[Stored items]
○ ○ ○ ○ ○ ○ ○
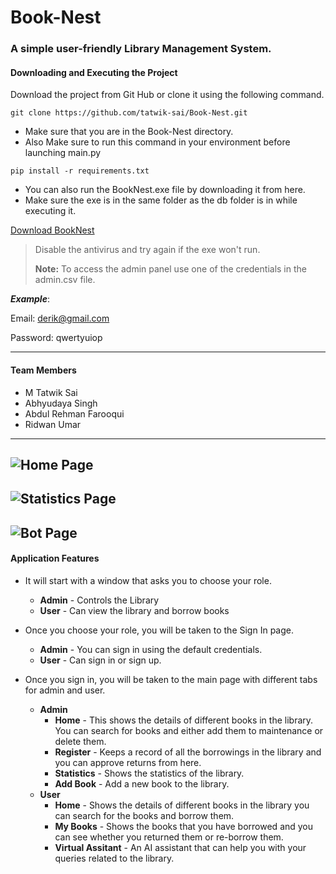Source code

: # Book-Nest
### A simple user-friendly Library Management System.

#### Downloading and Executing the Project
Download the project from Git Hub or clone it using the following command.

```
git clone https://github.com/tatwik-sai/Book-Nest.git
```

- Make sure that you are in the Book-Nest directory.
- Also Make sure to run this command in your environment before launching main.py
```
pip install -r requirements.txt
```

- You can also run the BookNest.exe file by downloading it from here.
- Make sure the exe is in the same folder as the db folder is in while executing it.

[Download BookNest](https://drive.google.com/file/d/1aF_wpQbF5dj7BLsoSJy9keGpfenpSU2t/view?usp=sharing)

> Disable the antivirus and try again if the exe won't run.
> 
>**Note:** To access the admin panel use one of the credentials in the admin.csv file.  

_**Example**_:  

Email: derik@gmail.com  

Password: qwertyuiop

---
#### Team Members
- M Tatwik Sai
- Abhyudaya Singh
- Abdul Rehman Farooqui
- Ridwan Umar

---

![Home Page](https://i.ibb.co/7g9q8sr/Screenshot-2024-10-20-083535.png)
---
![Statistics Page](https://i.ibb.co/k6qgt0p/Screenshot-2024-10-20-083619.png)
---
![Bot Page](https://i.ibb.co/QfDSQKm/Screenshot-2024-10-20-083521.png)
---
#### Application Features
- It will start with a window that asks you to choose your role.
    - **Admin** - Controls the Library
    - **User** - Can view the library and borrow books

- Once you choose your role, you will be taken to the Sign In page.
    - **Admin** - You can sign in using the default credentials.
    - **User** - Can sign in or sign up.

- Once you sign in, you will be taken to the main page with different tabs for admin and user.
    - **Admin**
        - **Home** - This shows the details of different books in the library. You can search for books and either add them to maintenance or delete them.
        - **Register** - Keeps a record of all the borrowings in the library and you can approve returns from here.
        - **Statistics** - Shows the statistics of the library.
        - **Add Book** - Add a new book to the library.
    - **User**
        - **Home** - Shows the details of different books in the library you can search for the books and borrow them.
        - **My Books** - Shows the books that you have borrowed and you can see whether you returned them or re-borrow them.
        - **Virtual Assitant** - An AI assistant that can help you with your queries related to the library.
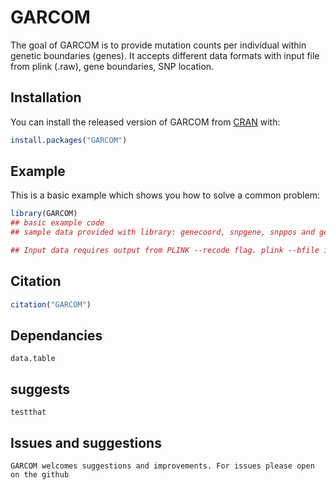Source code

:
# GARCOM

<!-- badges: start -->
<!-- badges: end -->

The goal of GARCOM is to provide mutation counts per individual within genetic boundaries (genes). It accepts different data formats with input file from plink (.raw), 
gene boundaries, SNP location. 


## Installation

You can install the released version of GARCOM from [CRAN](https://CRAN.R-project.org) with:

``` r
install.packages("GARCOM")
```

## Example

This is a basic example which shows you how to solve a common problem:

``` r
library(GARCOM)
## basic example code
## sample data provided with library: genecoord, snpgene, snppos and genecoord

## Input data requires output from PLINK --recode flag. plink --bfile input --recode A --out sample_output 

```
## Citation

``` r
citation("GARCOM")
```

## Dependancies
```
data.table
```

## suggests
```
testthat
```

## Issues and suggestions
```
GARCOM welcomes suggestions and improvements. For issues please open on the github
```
○ ○ ○ ○ ○ ○ ○
Apart from the pictures, write every entry out again exactly.

Result of this exercise.
Source code

: # Book-Nest
### A simple user-friendly Library Management System.

#### Downloading and Executing the Project
Download the project from Git Hub or clone it using the following command.

```
git clone https://github.com/tatwik-sai/Book-Nest.git
```

- Make sure that you are in the Book-Nest directory.
- Also Make sure to run this command in your environment before launching main.py
```
pip install -r requirements.txt
```

- You can also run the BookNest.exe file by downloading it from here.
- Make sure the exe is in the same folder as the db folder is in while executing it.

[Download BookNest](https://drive.google.com/file/d/1aF_wpQbF5dj7BLsoSJy9keGpfenpSU2t/view?usp=sharing)

> Disable the antivirus and try again if the exe won't run.
> 
>**Note:** To access the admin panel use one of the credentials in the admin.csv file.  

_**Example**_:  

Email: derik@gmail.com  

Password: qwertyuiop

---
#### Team Members
- M Tatwik Sai
- Abhyudaya Singh
- Abdul Rehman Farooqui
- Ridwan Umar

---

![Home Page](https://i.ibb.co/7g9q8sr/Screenshot-2024-10-20-083535.png)
---
![Statistics Page](https://i.ibb.co/k6qgt0p/Screenshot-2024-10-20-083619.png)
---
![Bot Page](https://i.ibb.co/QfDSQKm/Screenshot-2024-10-20-083521.png)
---
#### Application Features
- It will start with a window that asks you to choose your role.
    - **Admin** - Controls the Library
    - **User** - Can view the library and borrow books

- Once you choose your role, you will be taken to the Sign In page.
    - **Admin** - You can sign in using the default credentials.
    - **User** - Can sign in or sign up.

- Once you sign in, you will be taken to the main page with different tabs for admin and user.
    - **Admin**
        - **Home** - This shows the details of different books in the library. You can search for books and either add them to maintenance or delete them.
        - **Register** - Keeps a record of all the borrowings in the library and you can approve returns from here.
        - **Statistics** - Shows the statistics of the library.
        - **Add Book** - Add a new book to the library.
    - **User**
        - **Home** - Shows the details of different books in the library you can search for the books and borrow them.
        - **My Books** - Shows the books that you have borrowed and you can see whether you returned them or re-borrow them.
        - **Virtual Assitant** - An AI assistant that can help you with your queries related to the library.
Source code

:
# GARCOM

<!-- badges: start -->
<!-- badges: end -->

The goal of GARCOM is to provide mutation counts per individual within genetic boundaries (genes). It accepts different data formats with input file from plink (.raw), 
gene boundaries, SNP location. 


## Installation

You can install the released version of GARCOM from [CRAN](https://CRAN.R-project.org) with:

``` r
install.packages("GARCOM")
```

## Example

This is a basic example which shows you how to solve a common problem:

``` r
library(GARCOM)
## basic example code
## sample data provided with library: genecoord, snpgene, snppos and genecoord

## Input data requires output from PLINK --recode flag. plink --bfile input --recode A --out sample_output 

```
## Citation

``` r
citation("GARCOM")
```

## Dependancies
```
data.table
```

## suggests
```
testthat
```

## Issues and suggestions
```
GARCOM welcomes suggestions and improvements. For issues please open on the github
```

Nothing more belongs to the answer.